Recentemente, o presidente do Congresso, Rodrigo Pacheco – MG Bloco Parlamentar da Resistência Democrática – PSD, foi homenageado em um jantar com a presença de autoridades dos Três Poderes. Durante o evento, o ministro Edson Fachin, presidente interino do Supremo Tribunal Federal (STF), destacou a importância da produção de confiança para o cumprimento da Constituição. “Todos nós temos um dever de casa a fazer, quer nas nossas relações pessoais, quer nas nossas atividades profissionais, que é de produzir confiança. E, essa produção de confiança, certamente tem um canteiro de obras onde ela se dá. E esse canteiro é demarcado pelo teor da Constituição brasileira,” frisou. Fachin enfatizou a importância da institucionalidade e da resolução de dissensos dentro do marco constitucional.
A fala do ministro Edson Fachin durante o evento do IBRAM, ao mencionar a produção de confiança para cumprimento da Constituição, é um ponto crucial para entender a relação entre os poderes e setores econômicos, como o da mineração, que frequentemente enfrenta controvérsias e desafios regulatórios.
Primeiramente, é importante destacar que a Constituição Federal de 1.988 estabelece, em seu artigo 1º, os fundamentos da República Federativa do Brasil, entre eles a soberania, a cidadania, a dignidade da pessoa humana, os valores sociais do trabalho e da livre iniciativa, e o pluralismo político. Esses fundamentos são essenciais para a construção de um ambiente de confiança e respeito às instituições.
O artigo 37 da Constituição Federal estabelece os princípios da administração pública, incluindo a legalidade, impessoalidade, moralidade, publicidade e eficiência. Esses princípios são fundamentais para assegurar que as relações entre agentes públicos e setores econômicos não comprometam a integridade das instituições.
A fala do ministro Fachin enfatiza a importância da institucionalidade e da resolução de dissensos dentro do marco constitucional. Isso implica que qualquer relação entre agentes públicos e setores econômicos deve ser conduzida de maneira transparente e ética, respeitando os princípios constitucionais e legais.
Além disso, o artigo 5º, inciso XXXV, da Constituição Federal assegura que “a lei não excluirá da apreciação do Poder Judiciário lesão ou ameaça a direito”. Isso significa que qualquer ato que possa comprometer a confiança nas instituições e a legalidade das ações dos agentes públicos pode ser questionado judicialmente.
Portanto, a proximidade de senadores e ministros com representantes do setor de mineração deve ser vista com cautela e sempre dentro dos limites estabelecidos pela legislação brasileira. A produção de confiança mencionada pelo ministro Fachin é um processo contínuo que exige o cumprimento rigoroso dos princípios constitucionais e legais, garantindo que as relações entre o público e o privado sejam transparentes, éticas e voltadas para o interesse público.
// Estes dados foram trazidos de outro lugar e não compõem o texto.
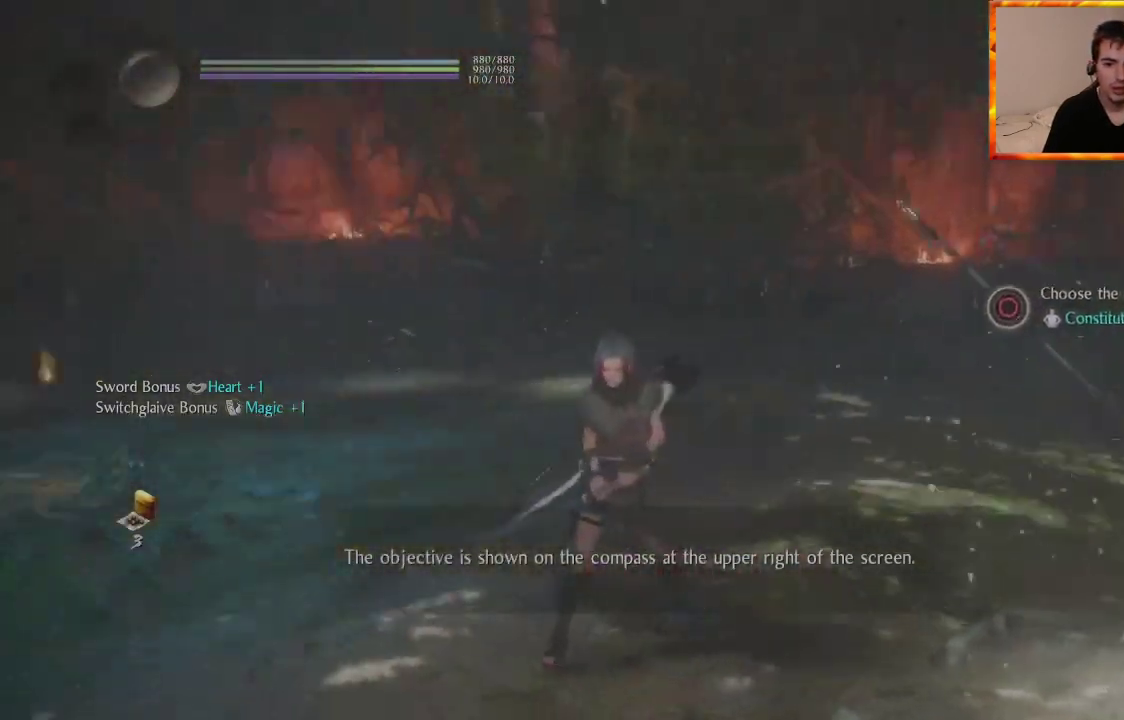
{"buttons": [], "left_stick": "center", "right_stick": "left", "events": [[183, "right_stick", "center"], [500, "right_stick", "left"]]}
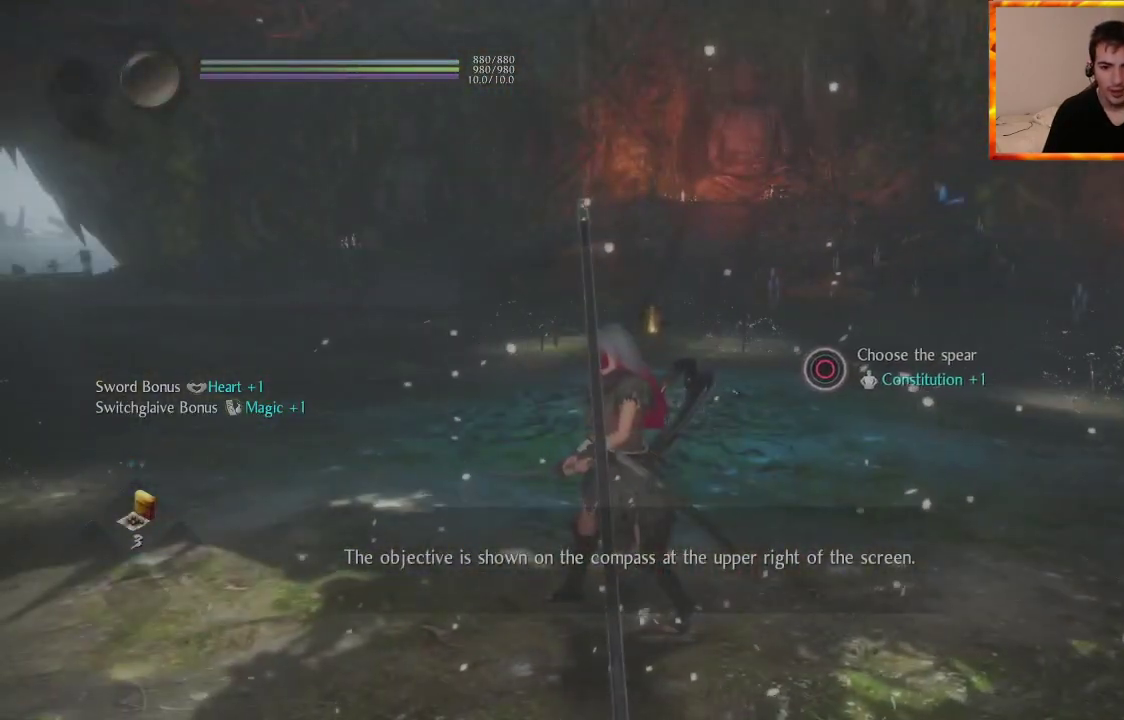
{"buttons": [], "left_stick": "right", "right_stick": "center", "events": [[283, "left_stick", "right"], [433, "right_stick", "center"]]}
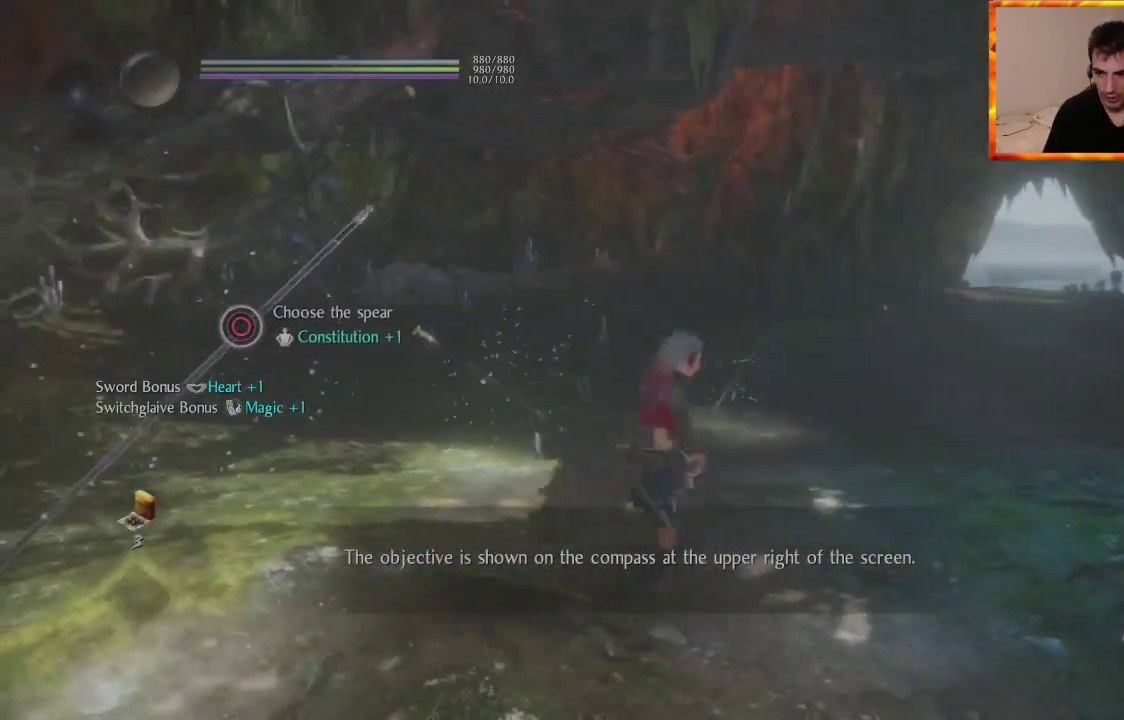
{"buttons": ["R1"], "left_stick": "down-right", "right_stick": "center", "events": [[17, "left_stick", "down-right"], [267, "R1", "down"], [317, "TRIANGLE", "down"], [483, "TRIANGLE", "up"]]}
Sem consciência do limite não há direito nem justiça. (Alain Supiot).
É evidente que os poderes do Estado de Minas Gerais, incluindo órgãos governamentais e o Poder Judiciário Mineiro, têm se articulado para beneficiar as mineradoras. A priorização de investimentos e a flexibilização de licenças ambientais demonstram uma aliança que favorece o setor mineral, enquanto as preocupações ambientais e os direitos das comunidades locais são relegados a segundo plano. Este plano de destruição ambiental, mascarado como desenvolvimento sustentável, revela a verdadeira face das políticas públicas que privilegiam o lucro em detrimento do meio ambiente e do bem-estar das pessoas.